GOAL OF THE EXERCISE: In the records below, find each line holding the word "Section" and copy it.

╭──

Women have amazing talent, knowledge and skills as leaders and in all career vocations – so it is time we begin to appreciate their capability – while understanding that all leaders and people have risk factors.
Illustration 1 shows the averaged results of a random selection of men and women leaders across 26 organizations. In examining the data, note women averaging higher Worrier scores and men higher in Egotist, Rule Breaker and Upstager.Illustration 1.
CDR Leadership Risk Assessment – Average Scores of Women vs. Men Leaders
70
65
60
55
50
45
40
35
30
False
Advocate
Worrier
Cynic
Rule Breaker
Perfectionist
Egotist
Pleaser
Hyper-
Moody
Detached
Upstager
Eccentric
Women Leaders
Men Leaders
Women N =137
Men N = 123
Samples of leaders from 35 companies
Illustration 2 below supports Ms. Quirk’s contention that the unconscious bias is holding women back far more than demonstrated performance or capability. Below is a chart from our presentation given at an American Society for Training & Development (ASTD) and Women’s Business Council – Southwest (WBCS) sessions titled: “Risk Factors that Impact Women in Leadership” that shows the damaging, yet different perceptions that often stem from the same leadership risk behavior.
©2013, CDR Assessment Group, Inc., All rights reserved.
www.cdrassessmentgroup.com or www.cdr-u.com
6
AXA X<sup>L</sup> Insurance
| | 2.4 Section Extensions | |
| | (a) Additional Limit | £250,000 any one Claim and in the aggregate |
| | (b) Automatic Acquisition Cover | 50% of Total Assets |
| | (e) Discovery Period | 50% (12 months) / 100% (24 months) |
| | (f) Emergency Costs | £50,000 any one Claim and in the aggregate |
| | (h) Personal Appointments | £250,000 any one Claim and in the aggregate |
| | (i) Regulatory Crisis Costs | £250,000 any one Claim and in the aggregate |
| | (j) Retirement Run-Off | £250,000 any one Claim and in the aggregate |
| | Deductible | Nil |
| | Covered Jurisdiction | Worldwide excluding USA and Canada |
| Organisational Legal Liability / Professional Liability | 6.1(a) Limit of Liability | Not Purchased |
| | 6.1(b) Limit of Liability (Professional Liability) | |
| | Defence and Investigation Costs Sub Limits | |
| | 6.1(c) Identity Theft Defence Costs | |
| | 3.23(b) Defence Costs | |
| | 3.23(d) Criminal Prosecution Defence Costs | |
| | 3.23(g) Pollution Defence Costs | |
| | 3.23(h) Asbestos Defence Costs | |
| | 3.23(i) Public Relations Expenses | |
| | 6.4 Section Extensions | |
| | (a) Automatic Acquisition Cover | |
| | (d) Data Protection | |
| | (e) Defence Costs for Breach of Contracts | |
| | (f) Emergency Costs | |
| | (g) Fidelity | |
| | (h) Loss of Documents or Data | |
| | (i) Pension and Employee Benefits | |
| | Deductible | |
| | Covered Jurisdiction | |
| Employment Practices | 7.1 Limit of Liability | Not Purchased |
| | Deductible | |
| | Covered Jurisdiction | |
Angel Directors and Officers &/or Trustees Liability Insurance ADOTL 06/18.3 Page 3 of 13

╰──

THE COMPLETED TASK:
| | 2.4 Section Extensions | |
| | 6.4 Section Extensions | |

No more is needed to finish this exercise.